India’s announcement on tax on crypto income is a great move forward for three reasons:
- It recognizes cryptocurrency as a legitimate asset class and trading as a legitimate activity.
- Clarity on tax will bring more people into the crypto exchange India industry, boosting industry growth.
- It will be easy for innovation to happen in a well-regulated cryptocurrency ecosystem.
Today, more than 1,500 virtual currencies get traded in the crypto trading apps worldwide, including Bitcoin, Ethereum, Litecoin, Dogecoin, Ripple, MessageChain, etc. Since the nationwide lockdown, cryptocurrencies’ trading volume and investment have multiplied several times. Moreover, crypto investments have grown regardless of any regulation from the government or the Reserve Bank of India.
Is cryptocurrency legal?
The Indian government has not granted digital currencies legal tender status to date. The RBI restricted banking facilities to the crypto exchanges in 2018 as part of an effort to ban them. However, the Supreme Court ruled against the ban on constitutional grounds and the fundamental rights of virtual exchanges. However, there is no clarification yet from the income tax department as to whether the gains from crypto transactions on a crypto trading app will be taxable.
Crypto: A currency or an asset?
Tax experts have been pondering whether the crypto in your crypto wallet should classify as a currency or asset during the past few years. However, cryptocurrency and crypto-assets are the names primarily used interchangeably. Although its classification as a ‘currency’ requires some form of legal backing from the government, a safe category is an ‘asset/property.
Since the tax implications would arise regardless of legality, it would be better to categorize them as ‘assets’ than to have the government clarify them. Moreover, the US government issued a notification classifying these cryptocurrencies as ‘property’ and levying capital gains taxes on gains from their sale.
Since the cryptocurrency on the best trading app in India has not yet become legal by the Reserve Bank of India (RBI), one cannot escape its taxation. Therefore, an investor earning profits from the sale of cryptocurrency must pay income tax.
As a general rule, all income is taxable except exempted explicitly by the Income Tax Act. In light of this, investors must continue to pay income tax on cryptocurrency transactions depending on the nature of the transaction until the income tax department clarifies.
How much tax do other countries impose on crypto?

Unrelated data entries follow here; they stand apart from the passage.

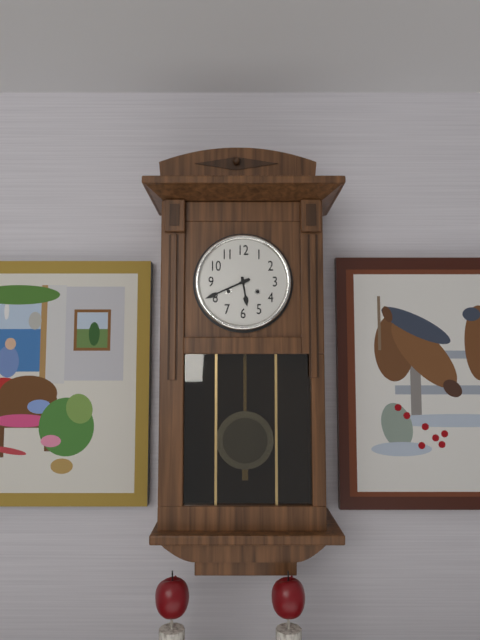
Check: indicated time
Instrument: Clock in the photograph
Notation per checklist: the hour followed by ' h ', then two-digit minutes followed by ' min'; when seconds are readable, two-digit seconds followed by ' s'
5 h 41 min
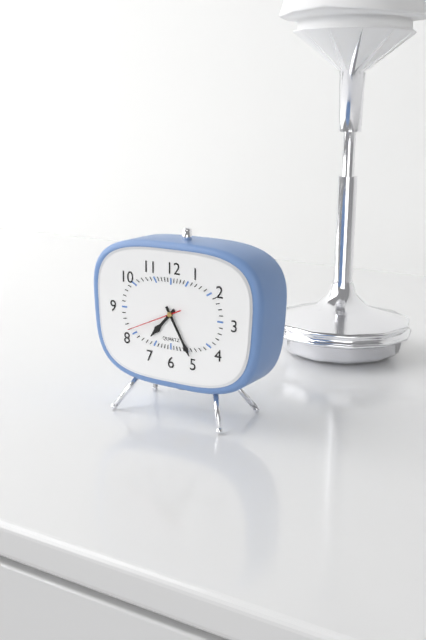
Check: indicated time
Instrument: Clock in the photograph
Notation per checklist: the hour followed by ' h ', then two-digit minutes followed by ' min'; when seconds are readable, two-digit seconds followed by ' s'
7 h 25 min 41 s
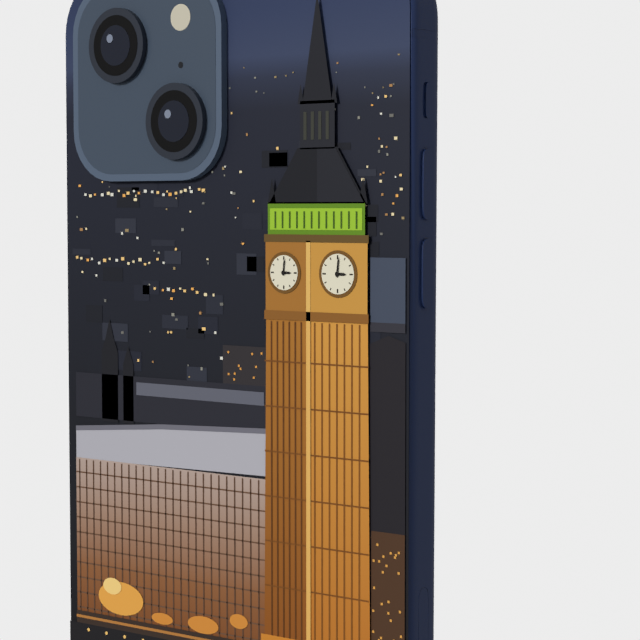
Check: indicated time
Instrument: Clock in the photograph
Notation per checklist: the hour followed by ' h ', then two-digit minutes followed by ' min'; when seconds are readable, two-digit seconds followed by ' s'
3 h 01 min
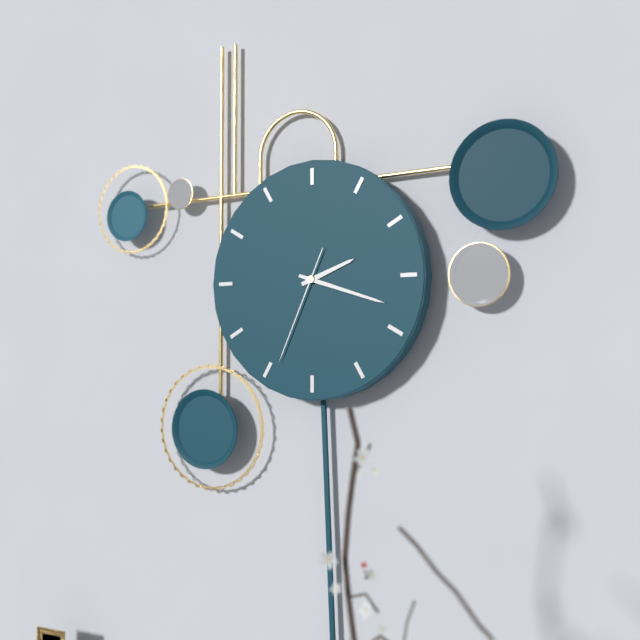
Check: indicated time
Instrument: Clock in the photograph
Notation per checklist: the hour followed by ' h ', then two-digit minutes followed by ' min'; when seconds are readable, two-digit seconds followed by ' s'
2 h 18 min 34 s
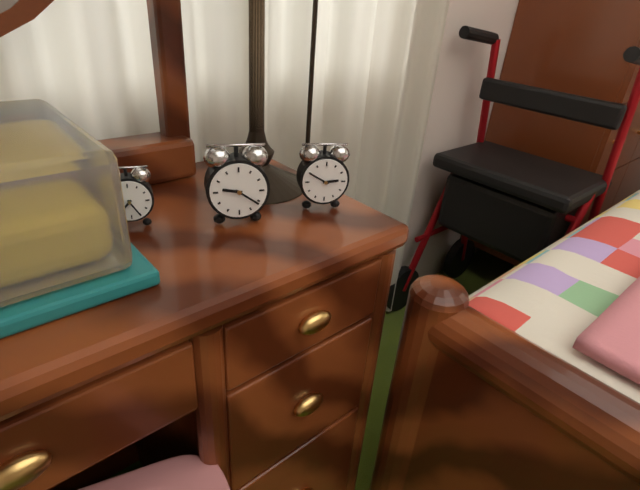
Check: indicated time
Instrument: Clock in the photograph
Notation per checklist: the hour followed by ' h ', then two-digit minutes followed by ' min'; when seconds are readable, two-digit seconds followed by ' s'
9 h 21 min
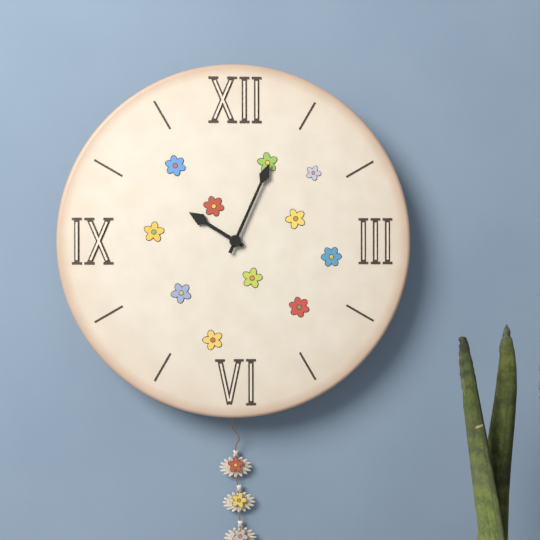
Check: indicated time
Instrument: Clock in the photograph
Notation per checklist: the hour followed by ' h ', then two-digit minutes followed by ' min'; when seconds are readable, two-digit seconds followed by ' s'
10 h 04 min
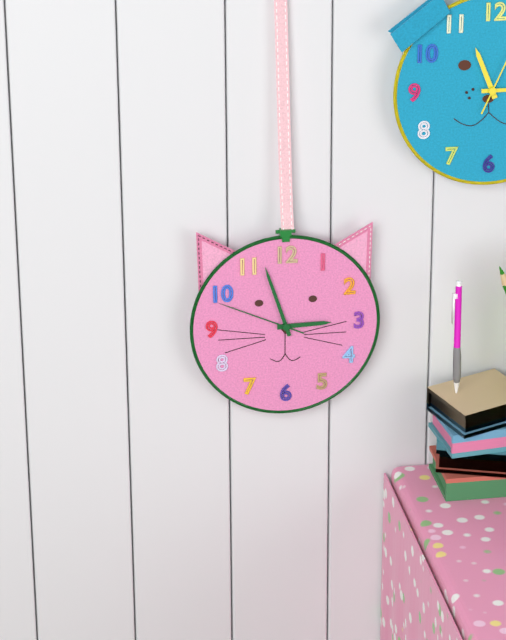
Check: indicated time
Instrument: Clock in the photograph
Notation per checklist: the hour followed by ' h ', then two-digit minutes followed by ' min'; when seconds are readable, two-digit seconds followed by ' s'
2 h 57 min 49 s
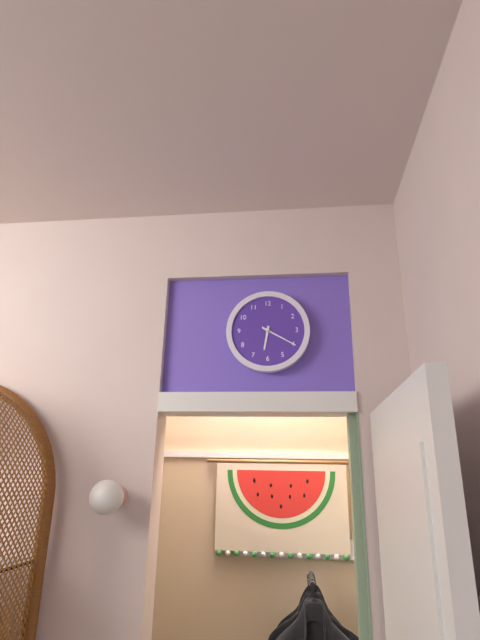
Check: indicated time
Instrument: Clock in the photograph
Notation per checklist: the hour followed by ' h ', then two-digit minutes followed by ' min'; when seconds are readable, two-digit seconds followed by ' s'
6 h 20 min
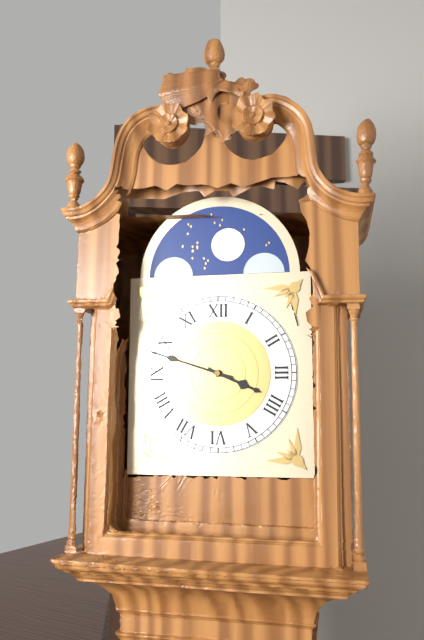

Cryptocurrency purchases and sales are taxable in the United States because the Internal Revenue Service (IRS) identifies it as a property rather than currency. Therefore, it imposed a tax between 0 to 37 percent.
In the Netherlands, individuals’ income is taxed at various rates and using multiple methods, depending on the type of income concerned. The country has imposed a 31 percent tax on cryptocurrency.